**Directions**
Each line below that carries the string "margin" must appear in the answer.

**Working data**

______________________________

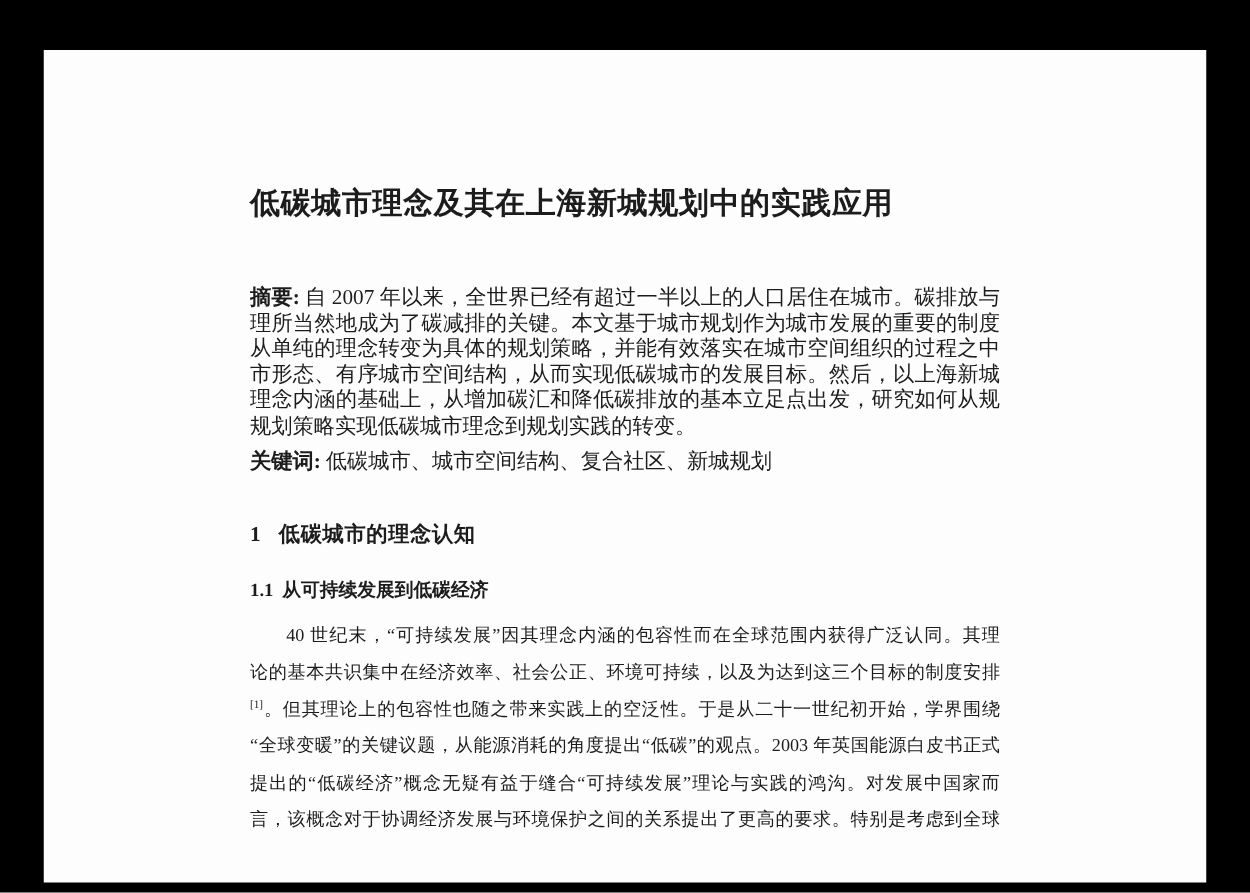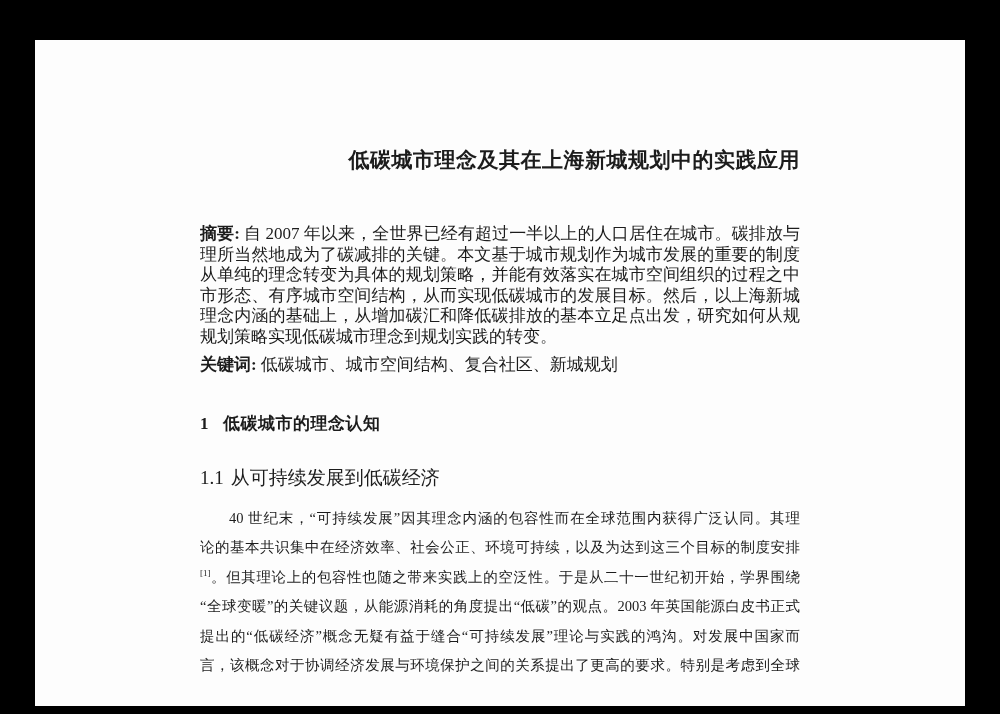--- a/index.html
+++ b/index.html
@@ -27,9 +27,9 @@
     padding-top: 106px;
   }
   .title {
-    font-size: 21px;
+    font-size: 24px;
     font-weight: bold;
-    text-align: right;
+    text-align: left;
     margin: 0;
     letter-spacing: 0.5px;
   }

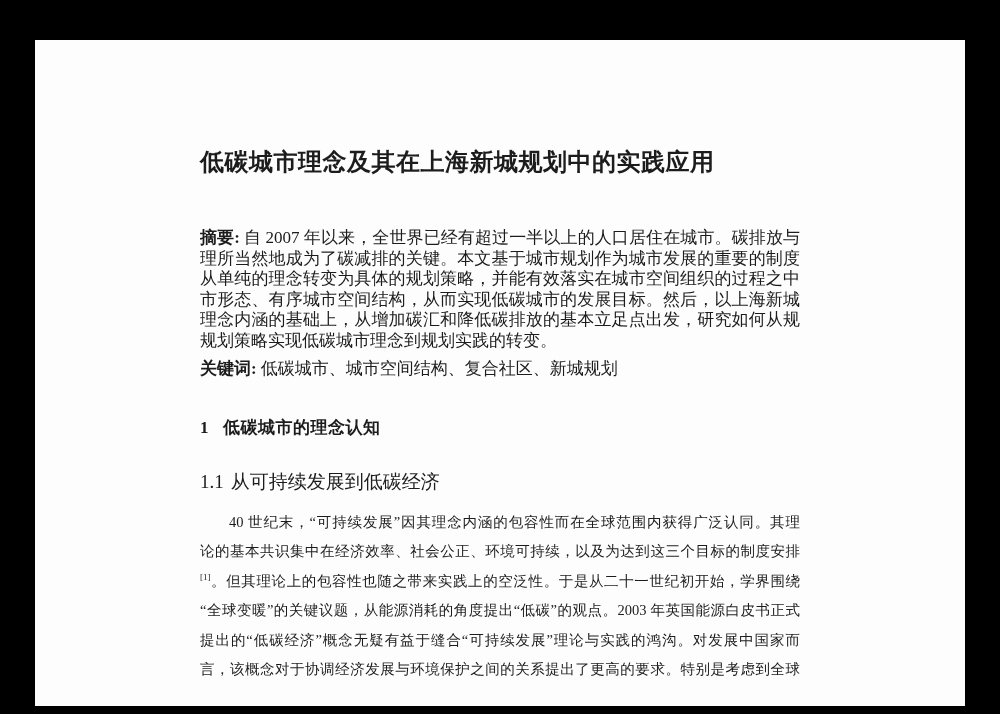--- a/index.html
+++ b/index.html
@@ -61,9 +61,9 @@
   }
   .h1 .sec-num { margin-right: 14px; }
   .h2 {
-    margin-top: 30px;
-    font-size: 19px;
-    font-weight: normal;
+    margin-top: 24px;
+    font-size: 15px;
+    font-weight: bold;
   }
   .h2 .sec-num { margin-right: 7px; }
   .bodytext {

______________________________

**Written solution**
     margin: 0;
   .h1 .sec-num { margin-right: 14px; }
-    margin-top: 30px;
+    margin-top: 24px;
   .h2 .sec-num { margin-right: 7px; }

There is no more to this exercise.